About half of the states have expanded Medicaid coverage for lower-income adults. But Missouri’s Republican-led Legislature has repeatedly defeated expansion, citing general opposition to Obama’s health care law and concerns that an enlarged Medicaid program could eventually become costly to the state.
Bond voted against the federal health care law when it passed in 2010 and chose not to seek re-election that year.
He said Tuesday that Missouri could stockpile savings generated from the initial years of a Medicaid expansion to help cover any potential future costs to the state. He said some of the new adults could be covered by using federal Medicaid dollars to purchase private health insurance policies. And Bond said legislators could revamp Medicaid by requiring participants to pay more out of pocket and offering incentives for healthy behaviors.
“This is not Obamacare - this is the Missouri solution that will help counter the devastating impacts of Obamacare,” Bond said.

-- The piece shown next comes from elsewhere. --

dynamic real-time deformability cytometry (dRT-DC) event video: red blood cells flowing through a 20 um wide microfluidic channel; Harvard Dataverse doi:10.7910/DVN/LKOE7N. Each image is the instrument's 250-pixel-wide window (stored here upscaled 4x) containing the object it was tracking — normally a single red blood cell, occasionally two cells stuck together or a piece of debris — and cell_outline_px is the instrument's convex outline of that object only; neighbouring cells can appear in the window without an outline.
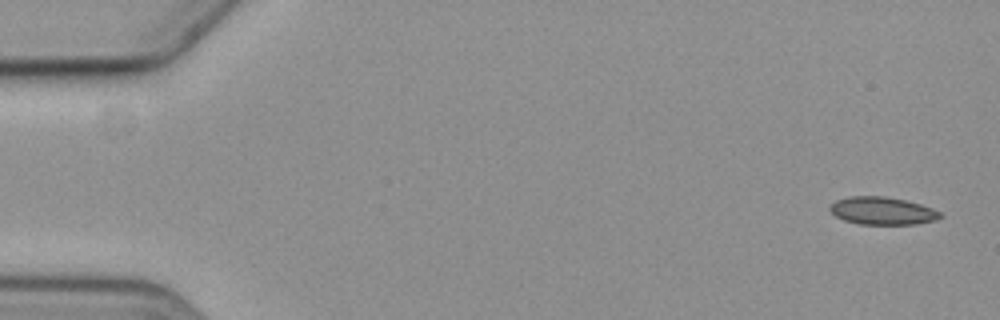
{"species": "common noctule bat (a hibernating species)", "species_latin": "Nyctalus noctula", "temperature_condition": "cold", "stored_images_in_passage": 6, "camera_frame_rate_fps": 3000, "um_per_image_px": 0.085, "animal": {"sex": "female", "body_mass_g": 19.3, "forearm_length_mm": 54.1}, "frame": {"image": 1, "passage_image": 1, "time_ms": 0.0, "image_size_px": [1000, 320], "cell_outline_px": [[944, 216], [936, 220], [916, 224], [860, 224], [844, 220], [836, 216], [828, 208], [836, 200], [848, 196], [884, 196], [904, 200], [920, 204], [932, 208], [940, 212]], "centroid_in_image_um": [75.01, 17.92], "position_along_channel_um": 10.0, "area_um2": 17.74}}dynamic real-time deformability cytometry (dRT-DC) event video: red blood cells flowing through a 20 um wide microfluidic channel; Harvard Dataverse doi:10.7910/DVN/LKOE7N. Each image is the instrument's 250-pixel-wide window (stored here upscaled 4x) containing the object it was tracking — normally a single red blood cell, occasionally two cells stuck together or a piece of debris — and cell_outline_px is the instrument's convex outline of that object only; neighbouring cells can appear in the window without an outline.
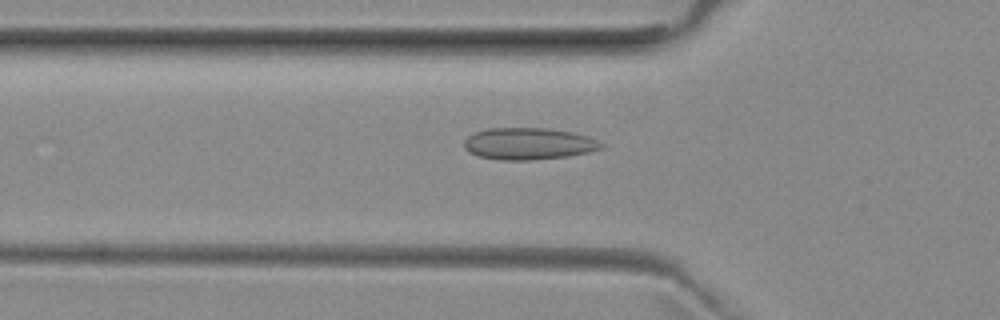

A bill by Republican Rep. Noel Torpey, of Independence, proposes some of the Medicaid changes backed by Bond. It would expand eligibility to the levels necessary to receive enhanced federal funding and would use the money to buy private health insurance policies for some of the participants, which would require federal approval. The bill also would require some people to work to be covered.
Torpey’s legislation has yet to receive a House committee hearing. Bond acknowledged that lobbyists supporting the Medicaid plan have a challenging job.
“Do we have all the votes now? No. But we’ve got a significant number who are working on the process,” Bond told reporters. “There will be, as the session develops, a significant group coming forward” to support Medicaid legislation.